Numa declaração enviada às redações, a Amnistia Internacional Portugal considera “abusiva” a “citação de documentação histórica e religiosa sem ter em conta o devido contexto e enquadramento histórico e religioso”, classificando os fundamentos do polémico acórdão o Tribunal da Relação do Porto “como violadores das obrigações internacionais a que Portugal está vinculado”.
No acórdão, são invocados a Bíblia, o Código Penal de 1886 e até civilizações que punem o adultério com pena de morte, para justificar a violência cometida contra uma mulher por parte do marido e do “amante”.
“O adultério da mulher é um gravíssimo atentado à honra e dignidade do homem” é uma das frases que se pode ler no documento, que lembra ainda que “sociedades existem em que a mulher adúltera é alvo de lapidação até à morte” antes de acrescentar que “na Bíblia, podemos ler que a mulher adúltera deve ser punida com a morte”.
A Amnistia Internacional lembra que “apenas têm valor de lei os diplomas em vigor ao tempo da sua aplicação e não os diplomas legislativos que estejam revogados”, como é o caso do Código Penal Português de 1886, citado no acórdão. “A sua utilização revela a ineficácia da justiça portuguesa”, lamenta.

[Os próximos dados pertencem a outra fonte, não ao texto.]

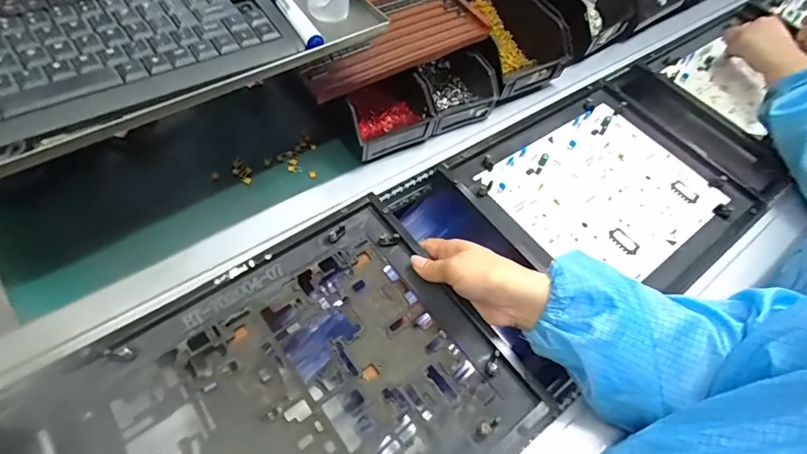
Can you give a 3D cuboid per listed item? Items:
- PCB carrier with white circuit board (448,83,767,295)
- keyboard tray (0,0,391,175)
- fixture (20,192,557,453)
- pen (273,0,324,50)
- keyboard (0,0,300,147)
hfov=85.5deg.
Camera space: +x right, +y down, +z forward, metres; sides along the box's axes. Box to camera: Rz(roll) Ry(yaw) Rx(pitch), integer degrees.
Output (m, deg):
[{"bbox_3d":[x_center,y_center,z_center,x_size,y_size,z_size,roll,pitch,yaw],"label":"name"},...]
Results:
[{"bbox_3d":[0.252,-0.046,0.535,0.319,0.029,0.262,-30,65,-24],"label":"PCB carrier with white circuit board"},{"bbox_3d":[-0.219,-0.152,0.352,0.397,0.050,0.177,-33,65,-23],"label":"keyboard tray"},{"bbox_3d":[-0.083,0.141,0.364,0.326,0.028,0.269,-33,65,-23],"label":"fixture"},{"bbox_3d":[-0.112,-0.209,0.398,0.016,0.014,0.146,-26,64,-23],"label":"pen"},{"bbox_3d":[-0.244,-0.142,0.331,0.292,0.028,0.149,-27,63,-21],"label":"keyboard"}]

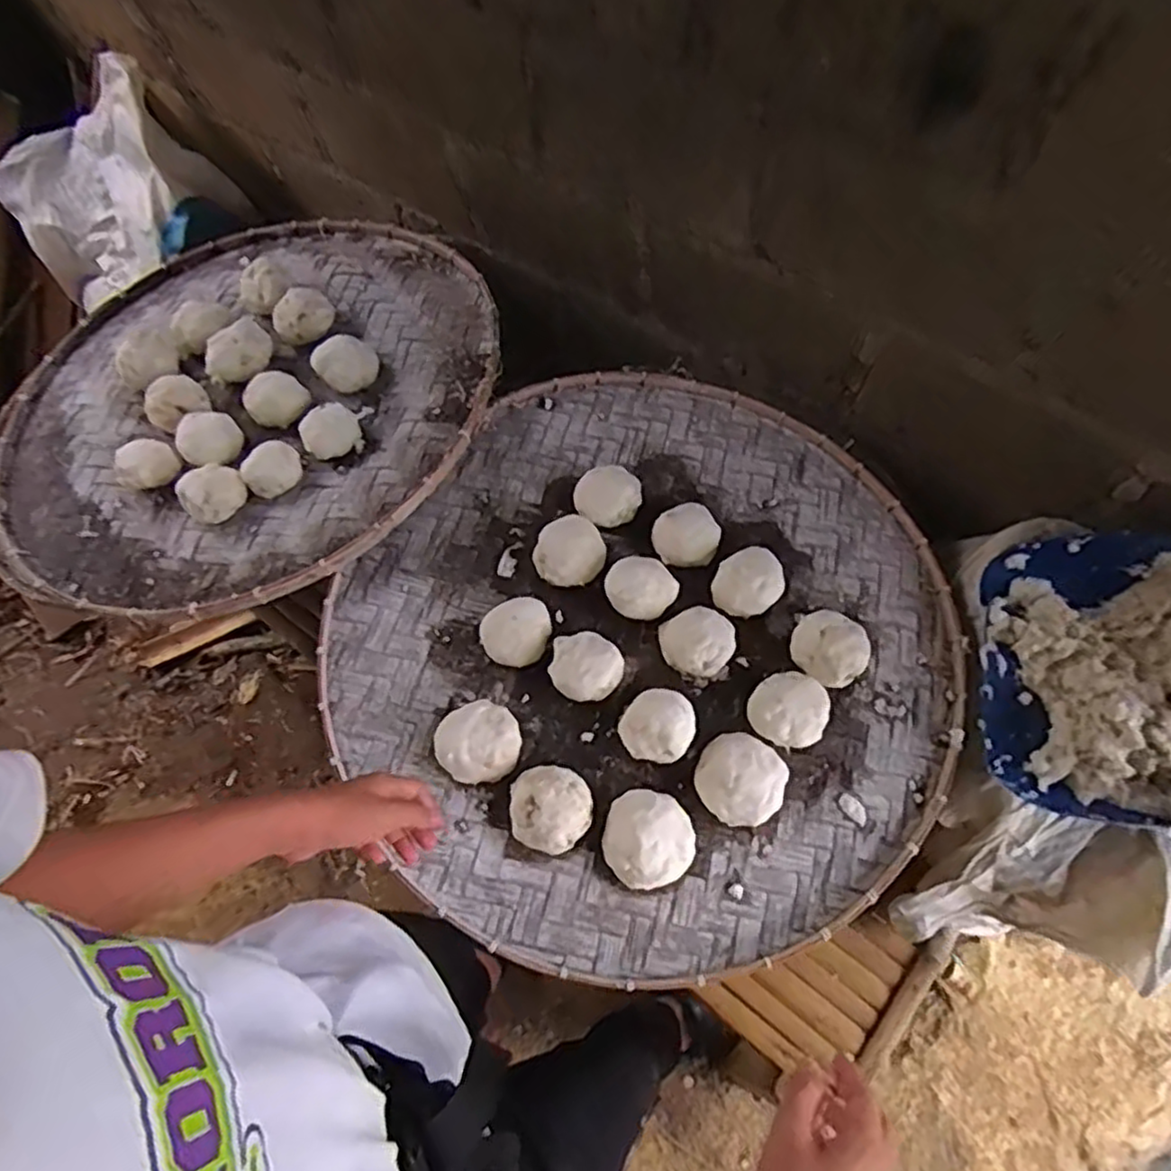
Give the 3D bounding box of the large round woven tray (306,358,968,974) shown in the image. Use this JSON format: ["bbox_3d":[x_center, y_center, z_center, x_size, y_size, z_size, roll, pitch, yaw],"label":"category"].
[{"bbox_3d":[0.082,0.051,0.817,0.667,0.076,0.711,-1,68,3],"label":"large round woven tray"}]

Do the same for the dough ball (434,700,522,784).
[{"bbox_3d":[-0.114,0.168,0.756,0.085,0.048,0.079,-1,68,3],"label":"dough ball"}]

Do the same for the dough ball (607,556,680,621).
[{"bbox_3d":[0.065,0.002,0.823,0.082,0.055,0.074,-21,69,-5],"label":"dough ball"}]

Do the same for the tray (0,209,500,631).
[{"bbox_3d":[-0.473,-0.285,1.012,0.674,0.106,0.747,19,71,11],"label":"tray"}]

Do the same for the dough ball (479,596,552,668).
[{"bbox_3d":[-0.078,0.054,0.807,0.085,0.044,0.079,-29,70,-8],"label":"dough ball"}]

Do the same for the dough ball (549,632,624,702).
[{"bbox_3d":[0.001,0.092,0.781,0.077,0.058,0.071,-1,68,3],"label":"dough ball"}]

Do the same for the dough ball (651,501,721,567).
[{"bbox_3d":[0.123,-0.059,0.866,0.079,0.049,0.074,-1,68,3],"label":"dough ball"}]

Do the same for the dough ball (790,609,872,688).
[{"bbox_3d":[0.274,0.072,0.793,0.081,0.063,0.076,-1,68,3],"label":"dough ball"}]

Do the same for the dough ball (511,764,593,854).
[{"bbox_3d":[-0.034,0.229,0.724,0.079,0.053,0.083,-1,68,3],"label":"dough ball"}]

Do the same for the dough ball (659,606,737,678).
[{"bbox_3d":[0.127,0.063,0.795,0.085,0.050,0.077,15,70,9],"label":"dough ball"}]

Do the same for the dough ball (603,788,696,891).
[{"bbox_3d":[0.064,0.257,0.710,0.087,0.050,0.089,-1,68,3],"label":"dough ball"}]

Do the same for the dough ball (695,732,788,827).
[{"bbox_3d":[0.163,0.202,0.735,0.090,0.049,0.090,-1,68,3],"label":"dough ball"}]

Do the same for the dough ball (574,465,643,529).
[{"bbox_3d":[0.028,-0.113,0.888,0.087,0.056,0.077,-3,68,2],"label":"dough ball"}]

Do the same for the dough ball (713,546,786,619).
[{"bbox_3d":[0.194,-0.001,0.832,0.077,0.064,0.084,-1,68,3],"label":"dough ball"}]

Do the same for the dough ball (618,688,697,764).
[{"bbox_3d":[0.076,0.151,0.751,0.075,0.061,0.072,-1,68,3],"label":"dough ball"}]

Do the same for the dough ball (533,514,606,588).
[{"bbox_3d":[-0.019,-0.042,0.851,0.082,0.056,0.086,-1,68,3],"label":"dough ball"}]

A organização considera ainda preocupante a citação da Bíblia, tanto pela “manifesta violação do princípio da separação entre Igrejas e Estado”, como pelo “abuso” que o uso de textos religiosos representa face a quem professa essa religião.
“Usar como atenuante de um crime de violência doméstica “a deslealdade e imoralidade sexual da assistente”, pela assunção de que “o adultério da mulher é uma conduta que a sociedade sempre condenou e condena fortemente” vai contra preceitos básicos de respeito pela dignidade humana e pelo Estado de direito, uma vez que se afasta a aplicação da lei para se decidir com base em pretensas regras de moral societária”, lê-se ainda no comunicado, que termina com um apelo aos “órgãos competentes” para que façam “cumprir as obrigações internacionais a que Portugal está adstrito”.